A Victory in Federal Court Will Preclude Suits in State Courts Adopting the Federal Injury-in-Fact Requirement or a More Stringent Standard
Representative states: Alabama, Connecticut, Nebraska, New York, Montana, Vermont
Numerous state courts apply the same standing doctrine as federal courts. See e.g. Ex Parte Ala. Educ. Television Comm’n, 151 So. 3d 283 (Ala. 2014) (articulating the federal standing test as the means of determining standing in Alabama state courts) (Alabama); Thompson v. Heineman, 289 Neb. 798, 814 (2015) (finding “[c]ommon-law standing usually requires a litigant to demonstrate an injury in fact that is actual or imminent.”) (Nebraska); Conn. Ass’n. of Health Care Facilities v. Worrell, 508 A.2d 743, 746 (Conn. 1986) (adopting “the federal standards for association standing”) (Connecticut); Stewart v. Bd. of County Comm’rs, 573 P.2d 184, 186 (Mont. 1977) (explaining that the state standing requirement derives from the state constitution, which limits the judicial power to “cases at law and in equity” and which has been interpreted to embody the same limitations as the Article III “case and controversy” provisions of the US Constitution) (Montana);Parker v.
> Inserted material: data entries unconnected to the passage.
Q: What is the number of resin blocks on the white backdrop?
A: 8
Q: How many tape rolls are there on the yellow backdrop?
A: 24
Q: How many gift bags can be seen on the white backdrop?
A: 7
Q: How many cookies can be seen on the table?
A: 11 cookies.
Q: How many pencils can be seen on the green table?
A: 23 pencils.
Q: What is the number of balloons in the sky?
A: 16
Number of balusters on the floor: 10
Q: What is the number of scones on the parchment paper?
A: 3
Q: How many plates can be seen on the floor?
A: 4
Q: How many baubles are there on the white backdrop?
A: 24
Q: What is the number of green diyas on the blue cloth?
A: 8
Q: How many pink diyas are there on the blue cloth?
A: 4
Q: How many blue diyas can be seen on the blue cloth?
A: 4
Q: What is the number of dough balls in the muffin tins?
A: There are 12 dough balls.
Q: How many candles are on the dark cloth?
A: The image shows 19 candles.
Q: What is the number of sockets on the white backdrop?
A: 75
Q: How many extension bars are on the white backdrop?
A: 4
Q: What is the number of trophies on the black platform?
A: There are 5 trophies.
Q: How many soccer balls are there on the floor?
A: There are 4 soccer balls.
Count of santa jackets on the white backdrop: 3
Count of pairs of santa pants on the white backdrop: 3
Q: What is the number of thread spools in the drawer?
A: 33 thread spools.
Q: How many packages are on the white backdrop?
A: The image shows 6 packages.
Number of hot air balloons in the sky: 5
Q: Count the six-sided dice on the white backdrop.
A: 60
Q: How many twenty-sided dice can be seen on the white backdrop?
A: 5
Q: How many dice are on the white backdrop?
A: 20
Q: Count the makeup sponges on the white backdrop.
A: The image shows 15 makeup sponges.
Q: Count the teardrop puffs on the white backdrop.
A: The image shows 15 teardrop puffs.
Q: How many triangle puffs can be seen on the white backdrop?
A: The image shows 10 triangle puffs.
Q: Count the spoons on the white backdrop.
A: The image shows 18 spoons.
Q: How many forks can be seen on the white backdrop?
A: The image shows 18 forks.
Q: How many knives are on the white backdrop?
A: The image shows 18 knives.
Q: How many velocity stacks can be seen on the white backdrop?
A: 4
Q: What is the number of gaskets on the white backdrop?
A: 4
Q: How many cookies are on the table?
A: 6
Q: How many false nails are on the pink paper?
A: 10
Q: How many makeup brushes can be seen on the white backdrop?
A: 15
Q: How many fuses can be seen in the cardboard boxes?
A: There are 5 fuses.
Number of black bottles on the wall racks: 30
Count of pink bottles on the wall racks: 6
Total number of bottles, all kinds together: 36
Town of Milton, 726 A.2d 477, 480 (Vt. 1998) (adopting the federal Lujan test for standing) (Vermont).
Other states, such as New York, have a more stringent test for standing which requires plaintiffs to establish standing by demonstrating “an injury in fact that falls within the relevant zone of interests sought to be protected by law.” Caprer v. Nussbaum, 825 N.Y.S.2d 55, 62-63 (App. Div. 2006).
In all of those states, plaintiffs’ counsel would be foolish to re-file the action in state court after the case has been dismissed for lack of standing in federal court. If they do, defendants can readily defeat the state action by citing the dismissal in federal court.
Plaintiffs Alleging Mere Procedural Violations of the TCPA Will Not Necessarily Fare Better in State Courts Despite More Liberal Standing Requirements
Representative states: California, New Jersey, Wisconsin
Although there is no “injury in fact” requirement in states such as California, New Jersey, and Wisconsin, the same common sense arguments that corporate defendants would have made in federal court could persuade state court judges to dismiss frivolous TCPA class actions. Congress enacted the TCPA to redress unwanted and unwelcome robocalls that are vexatious and intrusive. However, in many TCPA actions, the harm alleged is non-existent and does not implicate privacy interests. In such cases, defendants who find themselves in state court should challenge plaintiffs’ statutory standing and highlight the economic motivations underlying the TCPA claim.
In most cases, the benefits of filing a motion to dismiss for lack of Article III standing outweigh the “risk” of ending up in state court. In the best case scenario, the federal dismissal will preclude plaintiffs from filing in state court. Even in the worst case scenario, defendants will have the opportunity to appeal to the state judge’s common sense and attack plaintiffs who seek rewards for non-existent injuries.